Pleins feux sur la migration vers le Yémen en pleine guerre civile

Migration vers le YémenLa guerre civile yéménite en cours, qui a éclaté pour la première fois en septembre 2014, a plongé le pays dans une grave crise humanitaire. Ce conflit a entraîné le déplacement d'environ 4,5 millions de personnes à l'intérieur du Yémen, et pourtant le pays lui-même reste un couloir de migration largement utilisé. Des milliers de migrants voyagent depuis l’Afrique subsaharienne vers l’Est vers les États du Golfe à la recherche d’opportunités économiques et d’une sécurité accrue. Cependant, la route de l'Est est l'une des plus dangereuses pour les migrants, avec migration vers le Yémen ce qui entraînera plus de 63 000 réfugiés somaliens et éthiopiens au Yémen en 2023.

Les dangers auxquels sont confrontés les migrants

La prise de Sanaa, la capitale du Yémen, par le mouvement Houthi en 2014 a entraîné une instabilité politique persistante. Une coalition dirigée par l’Arabie Saoudite s’est impliquée militairement dans le but de rétablir le contrôle, suite à l’affaiblissement du gouvernement actuel, qui a conduit à une guerre civile.

Le climat politique reste incertain en 2026, le contrôle du Yémen étant toujours divisé entre différents groupes. Cela signifie que migration vers le Yémen implique d’arriver dans une nation dépourvue d’un corps de pouvoir unique fournissant des règles et des politiques. Non seulement les migrants sont soumis à des menaces naturelles, notamment le manque d’abris, de nourriture et d’eau, ainsi que des catastrophes environnementales, mais ils sont aussi désormais souvent exposés à l’exploitation. Sans un gouvernement stable, les passeurs peuvent promouvoir l’idée d’aider les migrants à se mettre en sécurité tout en les mettant en danger. Par exemple, ces personnes risquent d’être victimes de trafic ou d’exploitation, des centaines de décès et de disparitions de migrants étant enregistrés le long de cette route. Pourtant, les programmes visant à soulager les migrants de ces conditions humanitaires restent sous-financés.

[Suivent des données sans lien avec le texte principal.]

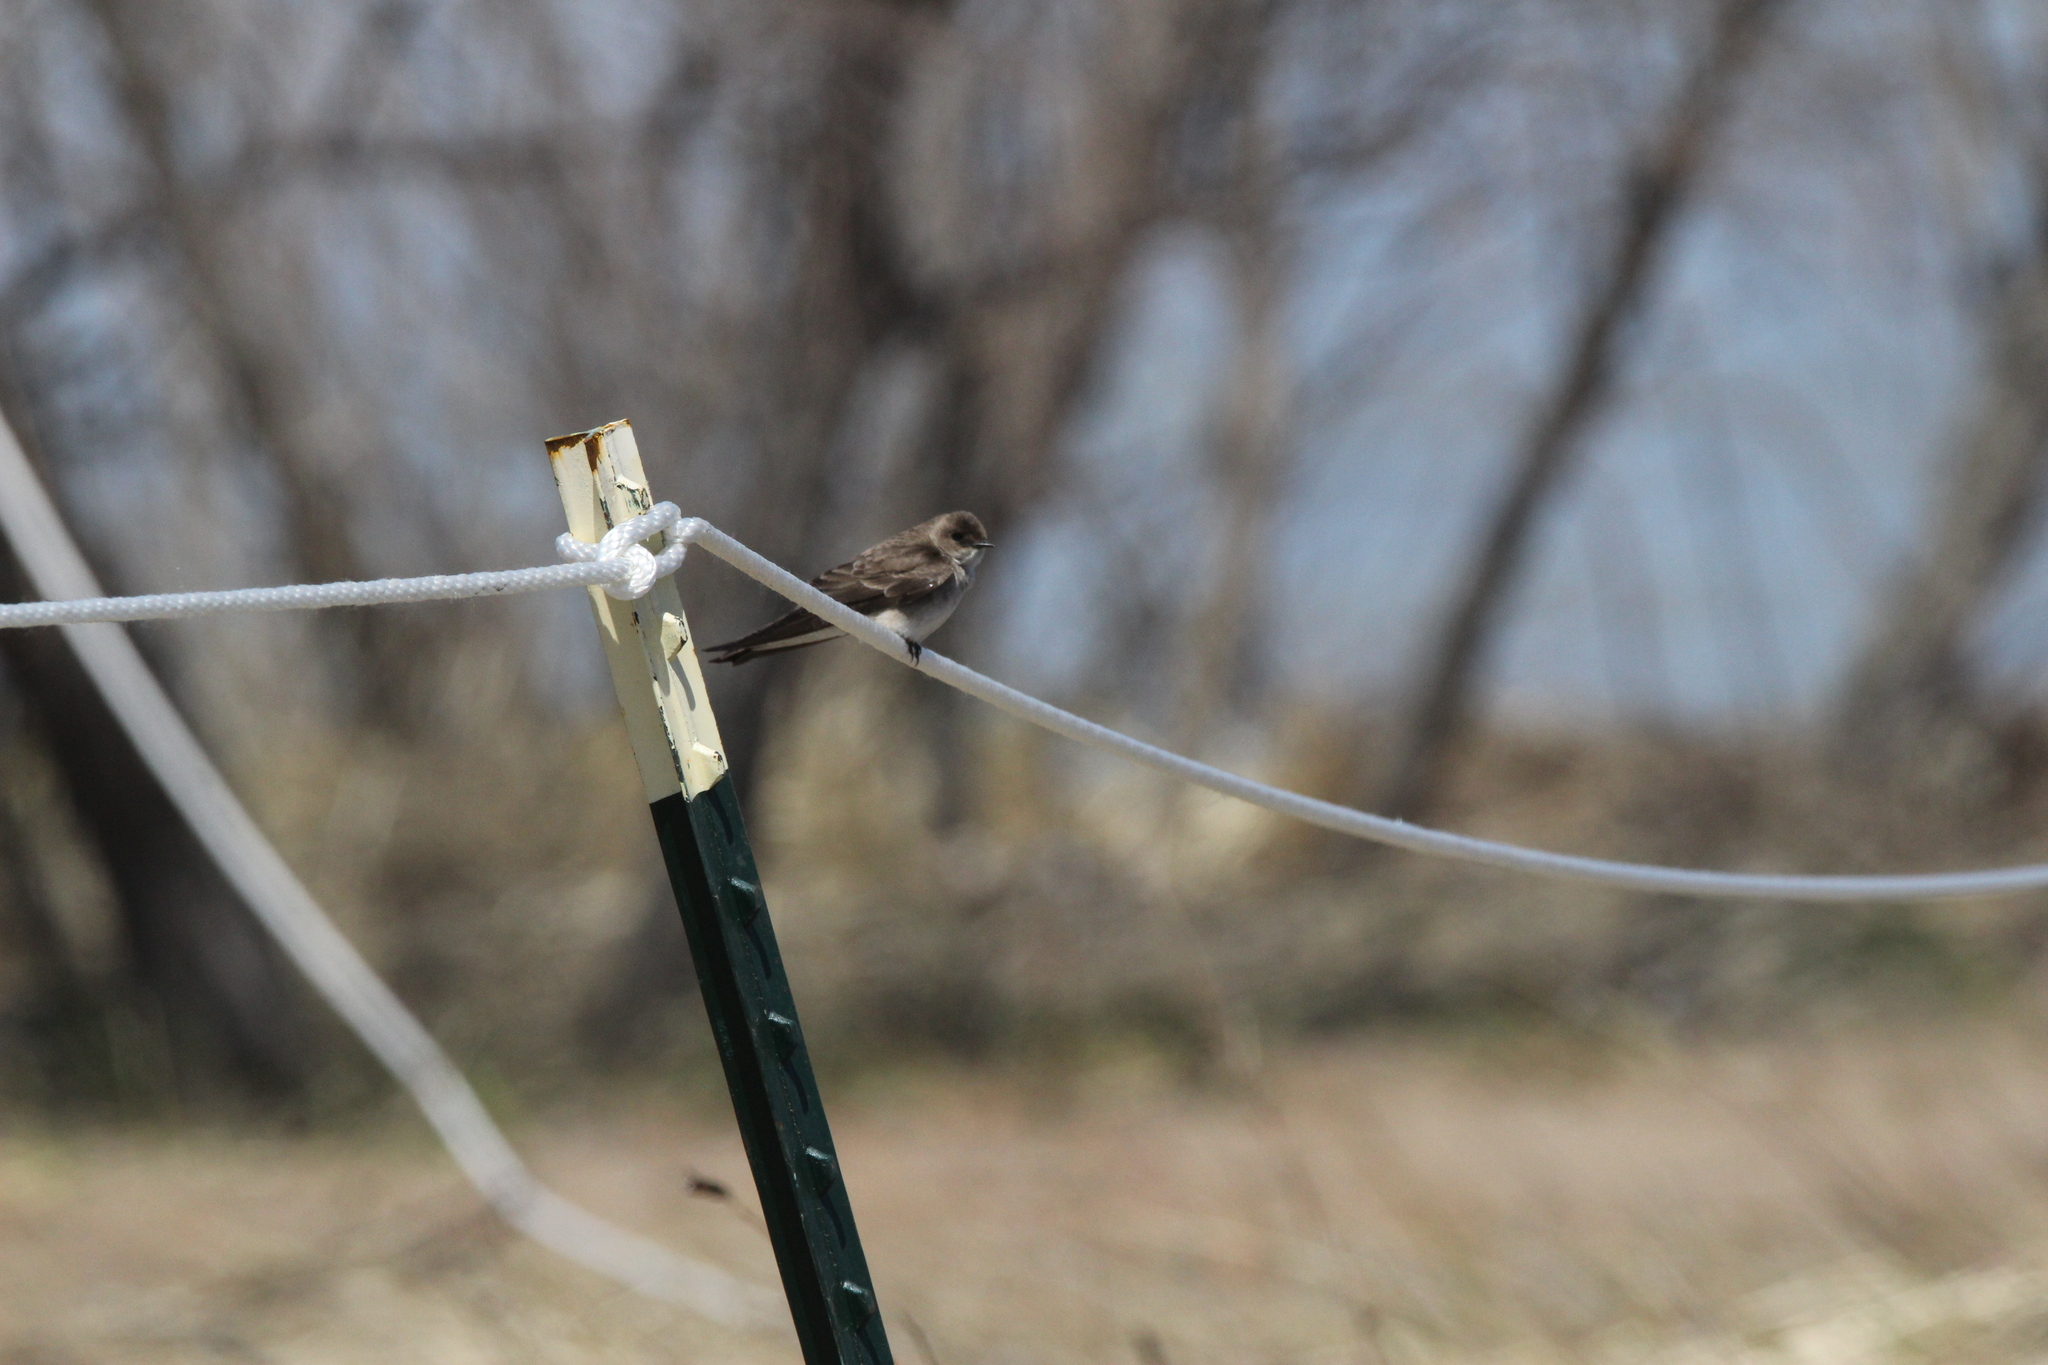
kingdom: Animalia
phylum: Chordata
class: Aves
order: Passeriformes
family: Hirundinidae
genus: Stelgidopteryx
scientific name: Stelgidopteryx serripennis
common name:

L'impact sur les groupes vulnérables

La réalité est que de nombreux migrants arrivant de l’extérieur du Yémen proviennent de groupes vulnérables, notamment des mineurs non accompagnés et des enfants de moins de cinq ans. En plus de cela, migration vers le Yémen Les migrants yéménites rapatriés comprennent des individus issus de ces groupes vulnérables, ainsi que des personnes âgées et des femmes enceintes. Ces enfants migrants font partie des 2,2 millions d’enfants sous-alimentés en 2026.

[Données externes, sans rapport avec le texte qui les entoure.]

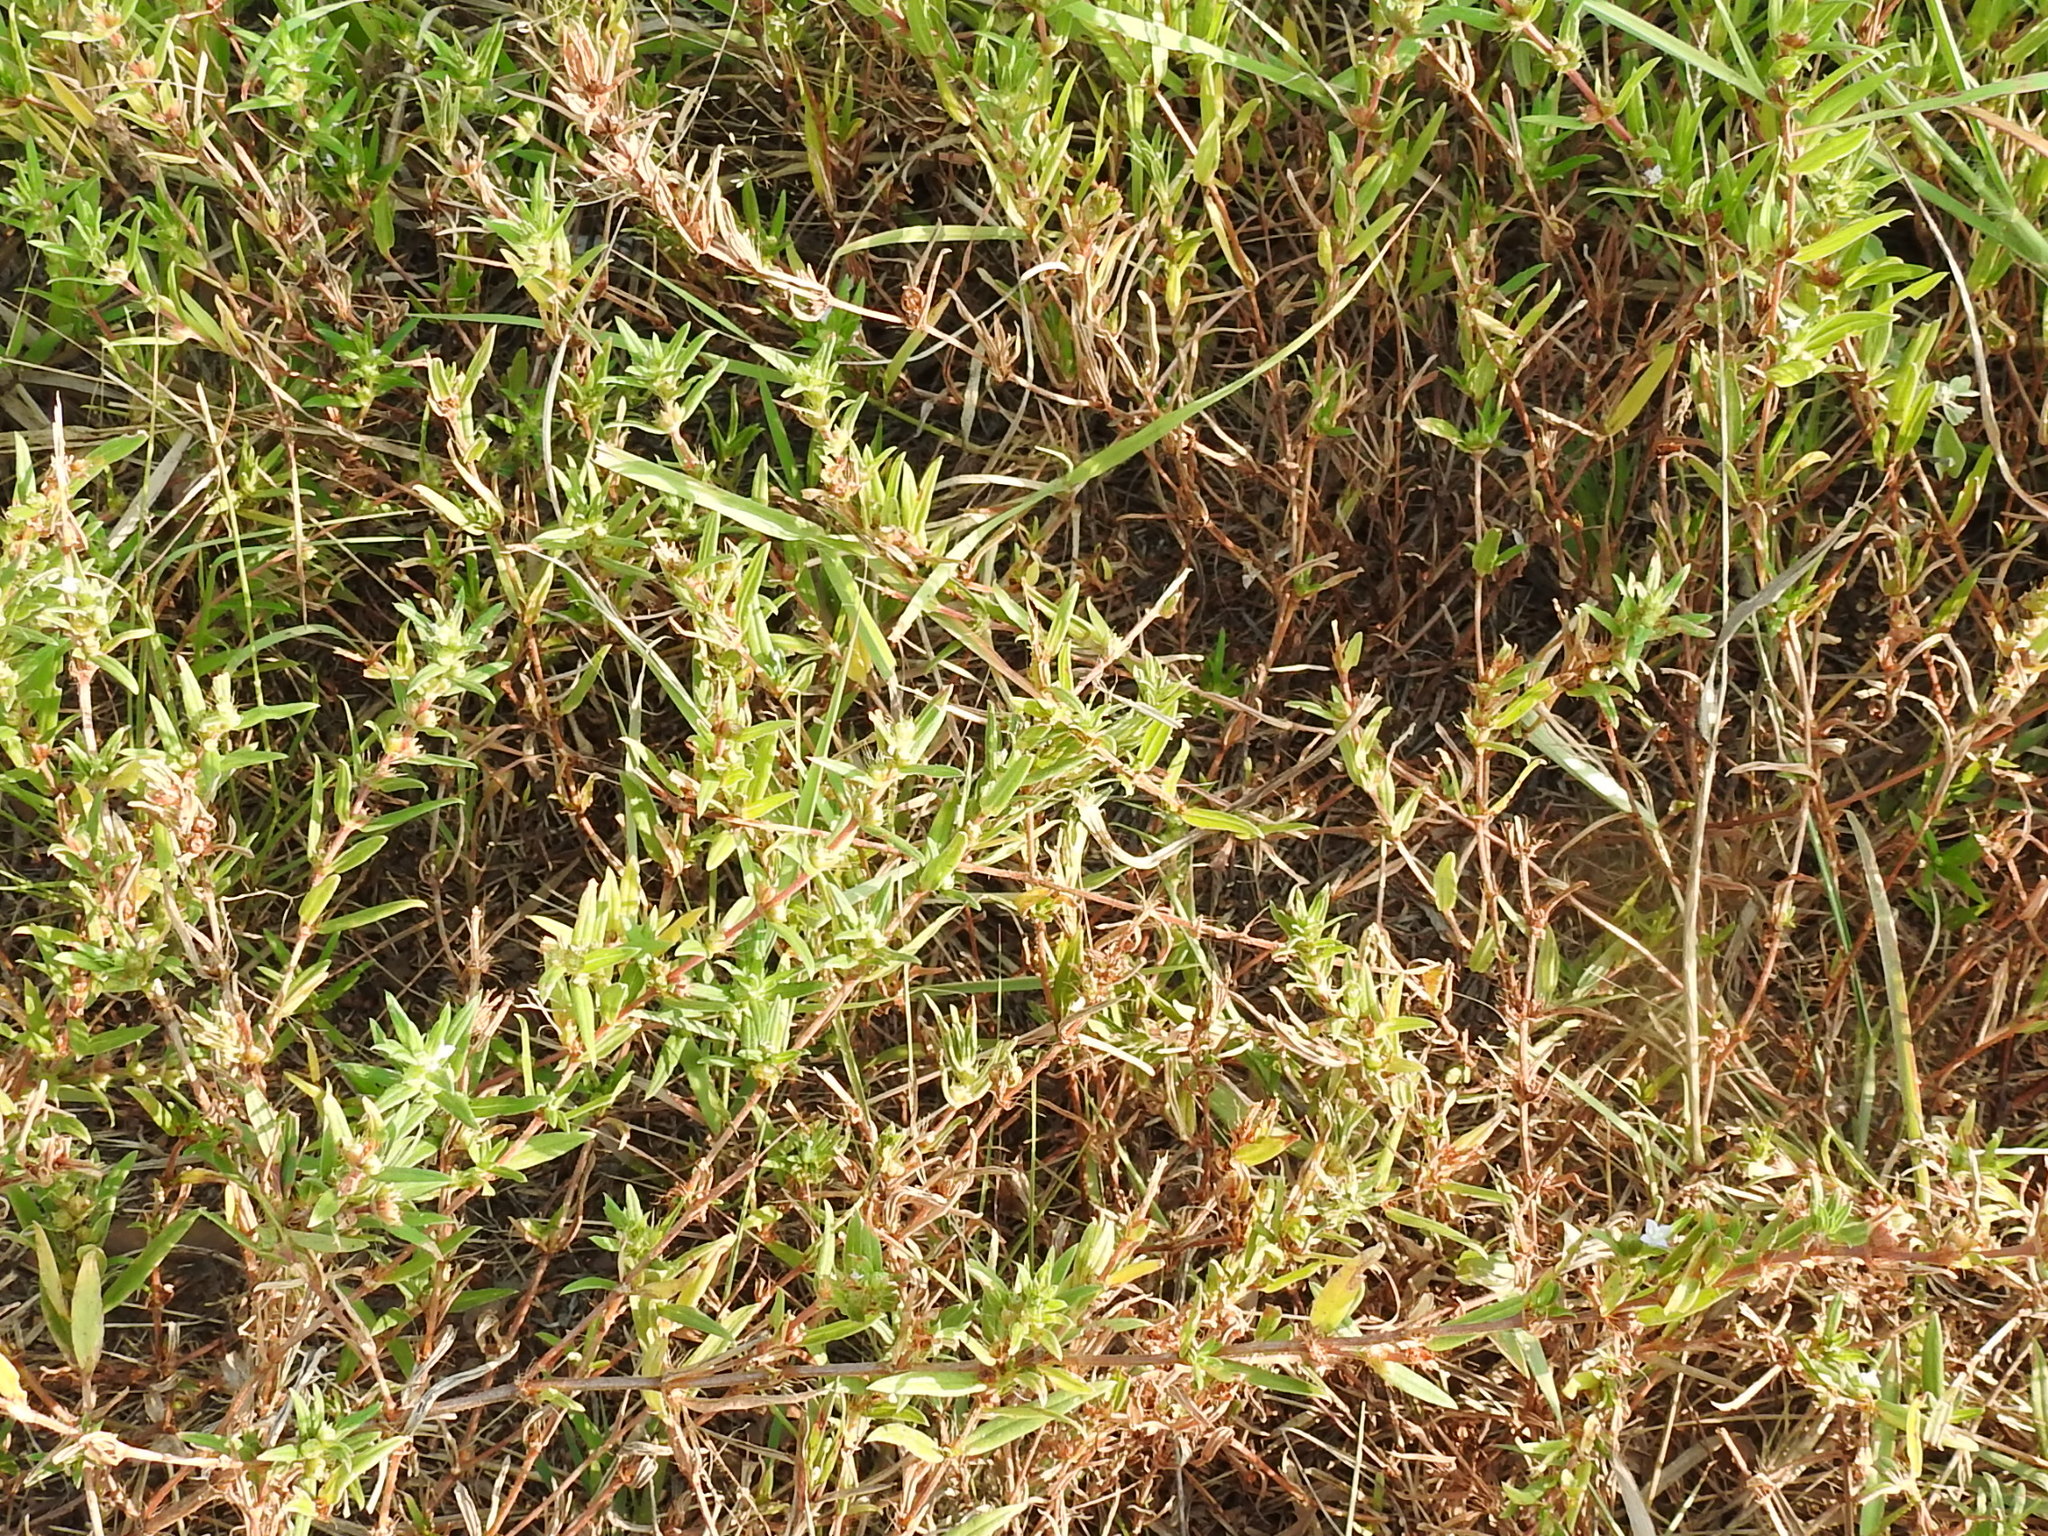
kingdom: Plantae
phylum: Tracheophyta
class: Magnoliopsida
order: Gentianales
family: Rubiaceae
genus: Hexasepalum
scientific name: Hexasepalum teres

Bien que cette crise reste l'une des plus menaçantes au monde, le plan de réponse du Yémen pour 2025 n'a été financé qu'à hauteur de 25 %, rendant impossible la fourniture de l'aide humanitaire nécessaire. Cela signifie également que les services essentiels de nourriture, d’hébergement et de santé sont de plus en plus difficiles à maintenir, ce qui accroît les menaces qui pèsent sur les groupes vulnérables.

Le plan pour l'avenir

Le soutien international est donc crucial. Des organisations telles que l'UNICEF fournissent aux enfants un soutien nutritionnel et médical de base, les dons étant d'une valeur inestimable pour l'aide fournie. En 2025, l'UNICEF a fait progresser son programme WASH, en aidant les individus à accéder à l'eau potable grâce à plus de 50 projets d'approvisionnement en eau, ainsi qu'en finançant des établissements de soins de santé qui ont aidé 4,6 millions de femmes et d'enfants à lutter contre la malnutrition et la maladie. L'UNICEF a également soutenu plus de 100 000 enfants en améliorant les établissements d'enseignement et en vaccinant plus de 15 millions d'enfants à la suite de maladies parmi les enfants. migration vers le Yémen.

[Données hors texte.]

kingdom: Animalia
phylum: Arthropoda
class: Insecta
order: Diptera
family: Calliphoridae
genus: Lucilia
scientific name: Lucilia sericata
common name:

En outre, l'Organisation internationale pour les migrations (OIM) entreprend d'aider les migrants déplacés à travers le Yémen, en facilitant la sécurité et les soins d'urgence grâce à son programme de retour humanitaire volontaire (VHR). Le programme VHR vise à minimiser les conditions dangereuses causées par migration vers le Yémenaidant plus de 6 500 migrants dans leurs départs et leurs voyages ultérieurs. Cependant, malgré ces efforts, le manque de financement constitue un obstacle pour soulager les migrants de leurs difficultés.

Regarder vers l'avenir

Un soutien international soutenu est également nécessaire à la mission de l'ONU visant à soutenir cette crise humanitaire actuelle. Sans financement ni aide internationale supplémentaires, les migrants continueront de souffrir de cette urgence humanitaire.